** start of PROVIDED PASSAGE **

Opinion
Case No. 17-cv-05914-MEJ
12-07-2017
ORDER SCREENING FIRST AMENDED COMPLAINT AND ORDERING ISSUANCE OF SUMMONS AND SERVICE
INTRODUCTION
On October 16, 2017, Plaintiff Scott Daniels filed a Complaint and an Application to Proceed In Forma Pauperis. Compl., Dkt. No. 1; Appl., Dkt. No. 3. The Court granted Plaintiff's Application and screened the Complaint, dismissing it with leave to amend. Screening Order, Dkt. No. 5. Plaintiff filed the First Amended Complaint (FAC, Dkt. No. 6), which the Court screens anew pursuant to 28 U.S.C. § 1915(e)(2).
On October 20, 2017, Plaintiff consented to the jurisdiction of a United States Magistrate Judge pursuant to 28 U.S.C. § 636(c). Dkt. No. 4.
SUA SPONTE SCREENING UNDER 28 U.S.C. § 1915(e)(2)
A. Legal Standard
While the Court has granted Plaintiff's Application to Proceed In Forma Pauperis, it must also review Plaintiff's FAC to determine whether the action may be allowed to proceed. The Court must dismiss the FAC if it is frivolous, fails to state a claim upon which relief can be granted, or seeks monetary relief against a defendant who is immune from such relief. 28 U.S.C. § 1915(e)(2)(B). To make this determination, courts assess whether there is a factual and legal basis for the asserted wrong, "however inartfully pleaded." Franklin v. Murphy, 745 F.2d 1221, 1227-28 (9th Cir. 1984) (quotation omitted). Pro se pleadings are liberally construed. Erickson v. Pardus, 551 U.S. 89, 94 (2007) (per curiam). Moreover, the Ninth Circuit has "repeatedly held that a district court should grant leave to amend even if no request to amend the pleading was made, unless it determines that the pleading could not possibly be cured by the allegation of other facts." Lopez v. Smith, 203 F.3d 1122, 1130 (9th Cir. 2000). Unless it is clear that no amendment can cure the defects of a complaint, a pro se plaintiff proceeding in forma pauperis is entitled to notice and an opportunity to amend before dismissal. Noll v. Carlson, 809 F.2d 1446, 1448 (9th Cir. 1987).
Federal Rule of Civil Procedure 8 requires Plaintiff to provide a "short and plain statement" of the claims, but "more than an unadorned, the defendant-unlawfully-harmed-me accusation" to help the Court logically connect how the defendant caused Plaintiff's injury and show what claims for relief exist. Ashcroft v. Iqbal, 556 U.S. 662, 678 (2009) (quotation omitted). "[A] plaintiff's obligation to provide the 'grounds' for . . . 'entitlement to relief' requires more than labels and conclusions . . . ." Bell Atl. Corp. v. Twombly, 550 U.S. 544, 555 (2007). For instance, in Ashcroft, the Supreme Court rejected conclusory assertions that "petitioners 'knew of, condoned, and willfully and maliciously agreed to subject [him]' to harsh conditions of confinement 'as a matter of policy, solely on the account of [his] religion, race, and/or national origin and for no legitimate penological interest.'" 556 U.S. at 680. The Court reasoned that such allegations were akin to the "formulaic recitation of the elements" dismissed in Twombly, and therefore, insufficient to meet Rule 8(a). Id. In doing so, the Court explained, "[a] claim has facial plausibility when the plaintiff pleads factual content that allows the court to draw the reasonable inference that the defendant is liable for the misconduct alleged." Id. at 678.

** end of PROVIDED PASSAGE **
** start of EXTRACTED RECORDS **

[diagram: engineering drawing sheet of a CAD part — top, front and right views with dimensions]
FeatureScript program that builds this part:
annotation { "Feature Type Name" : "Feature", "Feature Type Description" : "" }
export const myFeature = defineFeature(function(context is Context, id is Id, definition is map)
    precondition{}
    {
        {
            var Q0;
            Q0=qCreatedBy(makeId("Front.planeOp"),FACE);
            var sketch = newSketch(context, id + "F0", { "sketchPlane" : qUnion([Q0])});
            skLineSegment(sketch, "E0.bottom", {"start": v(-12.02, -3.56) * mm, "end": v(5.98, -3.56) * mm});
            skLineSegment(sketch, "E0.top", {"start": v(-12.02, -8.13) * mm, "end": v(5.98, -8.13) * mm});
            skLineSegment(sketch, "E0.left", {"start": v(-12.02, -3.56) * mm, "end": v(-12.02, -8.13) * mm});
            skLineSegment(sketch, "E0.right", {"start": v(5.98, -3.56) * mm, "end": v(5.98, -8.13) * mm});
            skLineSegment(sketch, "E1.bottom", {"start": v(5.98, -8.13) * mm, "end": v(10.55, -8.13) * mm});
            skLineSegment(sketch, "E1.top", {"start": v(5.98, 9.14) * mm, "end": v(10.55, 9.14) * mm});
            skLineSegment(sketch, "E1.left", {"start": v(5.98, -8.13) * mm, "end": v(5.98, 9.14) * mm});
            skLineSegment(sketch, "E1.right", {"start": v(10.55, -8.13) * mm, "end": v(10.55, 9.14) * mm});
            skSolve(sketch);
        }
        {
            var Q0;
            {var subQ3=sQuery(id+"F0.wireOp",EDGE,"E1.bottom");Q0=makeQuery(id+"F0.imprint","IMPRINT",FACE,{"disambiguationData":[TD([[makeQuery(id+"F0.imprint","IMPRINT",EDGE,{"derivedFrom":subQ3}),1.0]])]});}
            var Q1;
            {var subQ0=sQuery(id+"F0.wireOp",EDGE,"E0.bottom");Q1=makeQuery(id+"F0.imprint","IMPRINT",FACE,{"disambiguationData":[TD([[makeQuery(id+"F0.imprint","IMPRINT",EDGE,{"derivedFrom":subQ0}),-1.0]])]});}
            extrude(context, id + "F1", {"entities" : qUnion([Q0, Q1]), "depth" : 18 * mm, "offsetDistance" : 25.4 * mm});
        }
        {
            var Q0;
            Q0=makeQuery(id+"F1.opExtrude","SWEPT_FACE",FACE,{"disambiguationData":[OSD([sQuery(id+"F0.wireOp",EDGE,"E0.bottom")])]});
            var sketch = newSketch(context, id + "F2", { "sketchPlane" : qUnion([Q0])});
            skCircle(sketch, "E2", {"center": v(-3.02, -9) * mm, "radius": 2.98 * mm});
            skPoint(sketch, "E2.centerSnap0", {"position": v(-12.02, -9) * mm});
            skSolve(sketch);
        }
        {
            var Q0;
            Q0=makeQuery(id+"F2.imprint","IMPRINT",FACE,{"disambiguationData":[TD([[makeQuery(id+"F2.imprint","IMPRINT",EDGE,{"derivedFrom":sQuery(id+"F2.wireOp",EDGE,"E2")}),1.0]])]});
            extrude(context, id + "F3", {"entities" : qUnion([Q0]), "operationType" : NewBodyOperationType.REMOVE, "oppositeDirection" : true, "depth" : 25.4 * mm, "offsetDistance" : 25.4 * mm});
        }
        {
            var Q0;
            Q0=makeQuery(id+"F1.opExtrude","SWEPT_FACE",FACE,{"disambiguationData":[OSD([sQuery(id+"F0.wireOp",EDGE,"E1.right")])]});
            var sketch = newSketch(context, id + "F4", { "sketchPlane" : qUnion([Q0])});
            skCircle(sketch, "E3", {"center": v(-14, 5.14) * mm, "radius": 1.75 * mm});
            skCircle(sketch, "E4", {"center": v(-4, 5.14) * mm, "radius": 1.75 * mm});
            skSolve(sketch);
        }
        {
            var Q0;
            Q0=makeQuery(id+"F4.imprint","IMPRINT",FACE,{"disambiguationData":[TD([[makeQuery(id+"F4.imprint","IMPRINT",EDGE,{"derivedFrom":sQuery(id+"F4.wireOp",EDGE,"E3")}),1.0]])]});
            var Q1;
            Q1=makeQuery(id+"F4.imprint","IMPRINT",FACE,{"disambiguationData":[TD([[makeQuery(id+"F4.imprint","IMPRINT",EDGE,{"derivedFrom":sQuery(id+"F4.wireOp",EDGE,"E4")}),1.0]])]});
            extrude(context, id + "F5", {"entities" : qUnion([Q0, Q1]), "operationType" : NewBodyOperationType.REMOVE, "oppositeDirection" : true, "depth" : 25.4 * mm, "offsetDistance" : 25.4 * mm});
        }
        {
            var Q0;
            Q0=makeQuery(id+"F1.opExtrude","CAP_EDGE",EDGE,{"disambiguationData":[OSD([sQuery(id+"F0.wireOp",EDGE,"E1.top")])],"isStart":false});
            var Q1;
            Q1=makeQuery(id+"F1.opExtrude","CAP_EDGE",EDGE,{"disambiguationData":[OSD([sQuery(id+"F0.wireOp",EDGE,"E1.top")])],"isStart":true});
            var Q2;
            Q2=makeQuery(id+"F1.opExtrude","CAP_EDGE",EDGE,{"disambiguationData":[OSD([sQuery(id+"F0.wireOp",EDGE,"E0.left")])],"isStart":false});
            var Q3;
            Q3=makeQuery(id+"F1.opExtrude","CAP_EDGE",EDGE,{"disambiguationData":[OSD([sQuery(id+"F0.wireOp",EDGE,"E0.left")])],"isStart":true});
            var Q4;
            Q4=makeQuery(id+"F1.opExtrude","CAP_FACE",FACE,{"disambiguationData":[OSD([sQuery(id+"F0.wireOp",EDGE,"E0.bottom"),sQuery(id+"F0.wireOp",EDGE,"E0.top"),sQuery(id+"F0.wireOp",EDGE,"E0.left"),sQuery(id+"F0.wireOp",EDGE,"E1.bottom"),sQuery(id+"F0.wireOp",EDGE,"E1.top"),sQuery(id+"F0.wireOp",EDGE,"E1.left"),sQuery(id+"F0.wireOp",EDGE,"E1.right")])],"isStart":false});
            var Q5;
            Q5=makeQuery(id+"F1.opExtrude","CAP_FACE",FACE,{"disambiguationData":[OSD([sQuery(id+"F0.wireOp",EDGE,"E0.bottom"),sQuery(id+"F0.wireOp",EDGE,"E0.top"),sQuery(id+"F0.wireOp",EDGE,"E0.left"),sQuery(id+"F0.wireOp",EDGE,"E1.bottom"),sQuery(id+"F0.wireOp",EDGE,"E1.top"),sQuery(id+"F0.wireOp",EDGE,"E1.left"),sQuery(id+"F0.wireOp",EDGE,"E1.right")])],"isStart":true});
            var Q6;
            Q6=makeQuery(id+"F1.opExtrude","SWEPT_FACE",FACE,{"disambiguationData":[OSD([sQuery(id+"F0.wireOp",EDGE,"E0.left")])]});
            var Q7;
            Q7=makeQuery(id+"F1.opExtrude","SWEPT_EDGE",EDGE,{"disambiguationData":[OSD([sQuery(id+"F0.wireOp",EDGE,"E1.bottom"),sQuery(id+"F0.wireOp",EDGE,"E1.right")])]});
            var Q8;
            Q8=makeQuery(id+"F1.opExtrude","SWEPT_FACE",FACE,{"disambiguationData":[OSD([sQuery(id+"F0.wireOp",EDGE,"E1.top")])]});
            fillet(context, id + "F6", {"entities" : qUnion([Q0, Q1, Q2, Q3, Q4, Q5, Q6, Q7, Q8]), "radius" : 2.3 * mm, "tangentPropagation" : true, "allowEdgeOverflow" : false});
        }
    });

** end of EXTRACTED RECORDS **

* **CHALLENGES**
1. According to the court order, on what date did Plaintiff consent to the jurisdiction of a United States Magistrate Judge?
2. Reproduce the part of the court order that begins at the words "On October 20, 2017, Plaintiff" and stops after "UNDER 28 U.S.C. § 1915(e)(2)".
The listing has no connection to the court order.

* **SOLVED PROBLEMS**
1. October 20, 2017.

2.
On October 20, 2017, Plaintiff consented to the jurisdiction of a United States Magistrate Judge pursuant to 28 U.S.C. § 636(c). Dkt. No. 4.
SUA SPONTE SCREENING UNDER 28 U.S.C. § 1915(e)(2)